Mokobocho-Mohlakoana had told the nurses who were picketing at the hospital gate that they were required to resume work “within 30 minutes”.
“Following various notices issued to yourselves and subsequent meetings with your elected representatives and yourselves urging you to go back to work, you have failed to heed this instruction,” Mokobocho-Mohlakoana said in the memo.
“This notice serves to inform you that you are all dismissed with immediate effect.
“You are therefore instructed to leave the premises of Queen Elizabeth II Hospital immediately upon receipt of this memo.”
But the health workers remained adamant saying Mokobocho-Mohlakoana “had no right to fire them”.
“We do not know who Mokobocho-Mohlakoana is to fire us,” an irate female nursing assistant told the Sunday Express.
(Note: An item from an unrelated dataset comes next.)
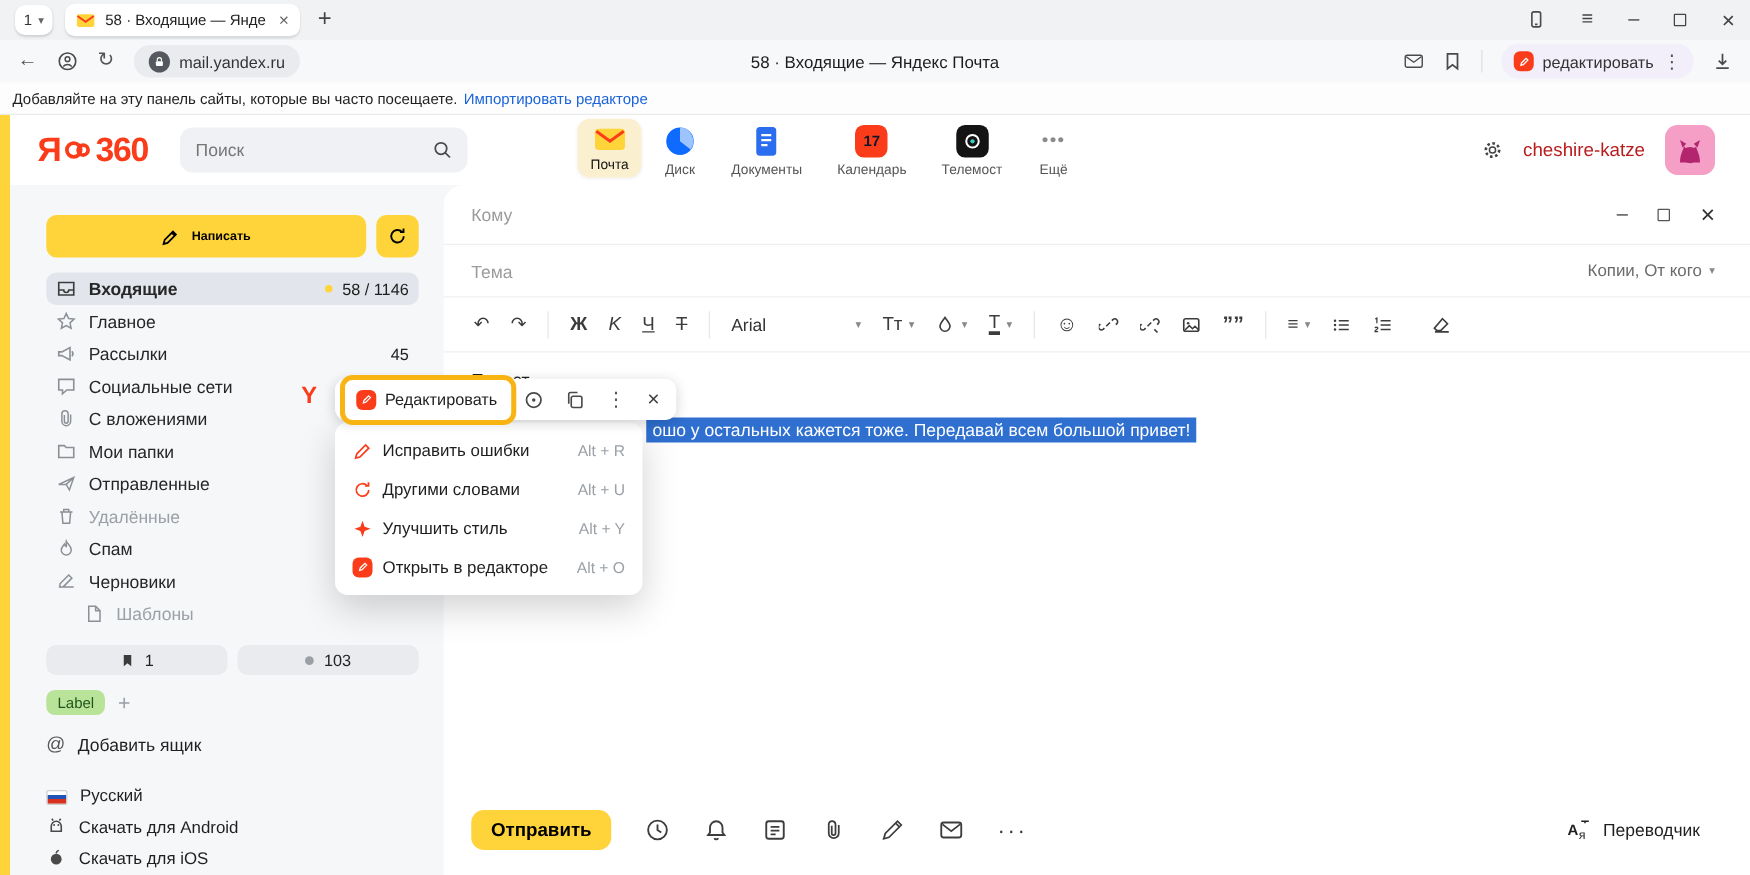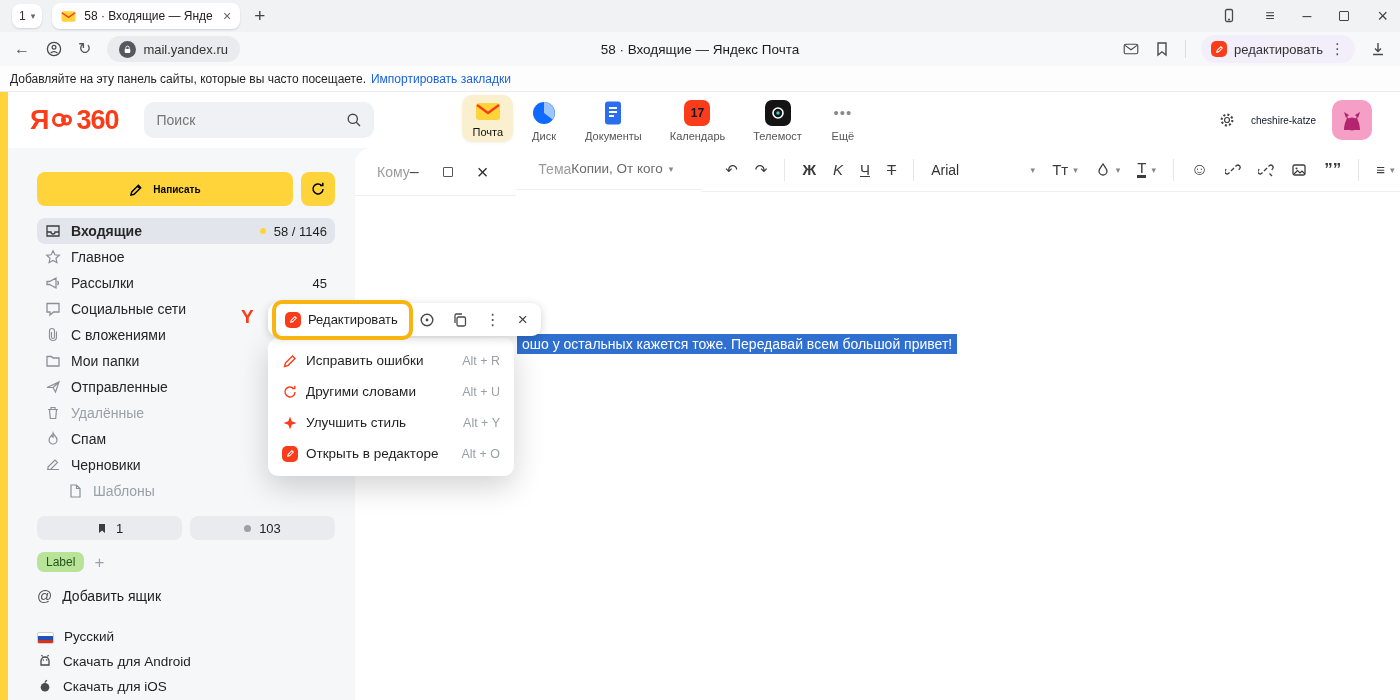"Импортировать закладки" span.bm-link { text: закладки -> редакторе }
“She is not our employer. We are coming here again tomorrow (Friday).”
And Friday morning they did gather at the gate again waving placards and singing protest songs.
They said they would not be intimidated by anyone and insisted they would not leave the hospital premises until Health Minister Mphu Ramatlapeng had addressed them.
They then wrote a letter to Ramatlapeng requesting her intervention.
“We kindly bring to your attention that after several meetings we had with the principal secretary of health concerning our grievances no solutions have been made towards matters brought forth,” the letter said.
“We respectfully appeal to the minister to intervene in this matter.”
The Sunday Express can reveal that the health ministry is now planning to apply to the Public Service Commission for permission to hire unqualified nursing assistants to fill the void left by those fired.
Sources close to the matter say there are also plans to transfer some nurses from the districts to work at Queen Elizabeth II Hospital.
But information received yesterday indicates that even those in the districts are also planning to join the strike in solidarity with their fired colleagues.
Doctors too, sources said, are not happy with the ministry’s decision to fire the nurses.
There is speculation that they too could end up joining the strike.
Already doctors are not happy with their working conditions and salaries.
Over the past six months expatriate doctors hired from Zimbabwe and the Democratic Republic of the Congo have left in droves.
They say Lesotho is paying the lowest salaries in the region.
A significant number has been lured by Namibia, Botswana and Swaziland which are offering better salaries.
Meanwhile, patients in a surgical male ward at Queen Elizabeth II Hospital have written a letter to the hospital management complaining about their conditions which they say have worsened since the nurses went on strike.
They handed the letter to the management on Friday morning.
The patients told the Sunday Express that, while the nurses and the management fought, conditions at the hospital were worsening.
“I am from Qacha’s Nek and I was referred to Queen Elizabeth II Hospital. I was admitted on Wednesday and when I arrived here I found nurses on strike,” said one patient who refused to be named.
“Last night one patient fell from his bed. We had to get up from our beds to help him.
“We struggled because we were too weak to lift him from the floor.”
“This hospital is not clean at all,” he added. “There are cockroaches, rats and ants. They bite us. They walk all over our food. It is not healthy.”
He said a few of the health practitioners who did not go on strike were “rough and mean” to them.
“While some patients’ wounds are being dressed, others are given food while at the same time others will be receiving their medication,” the patient said.
He said they were overcrowded in one ward. This would make it easier for infections to pass on to other patients.
“The situation in this hospital is not good for us because we might get more infections,” he said.
Another patient complained that patients with various illnesses were being kept in Ward Four which is supposed to be the male surgical ward.
Even the mentally disturbed patients were being kept in Ward Four, he said.
“There were two men who had mental disorders in the same ward with us,” he said.
“We were scared they would harm us because they were all over the place when they lost their temper and became violent.”
Ministry of Health spokesperson Tumisang Mokoai confirmed they had received a letter from the patients.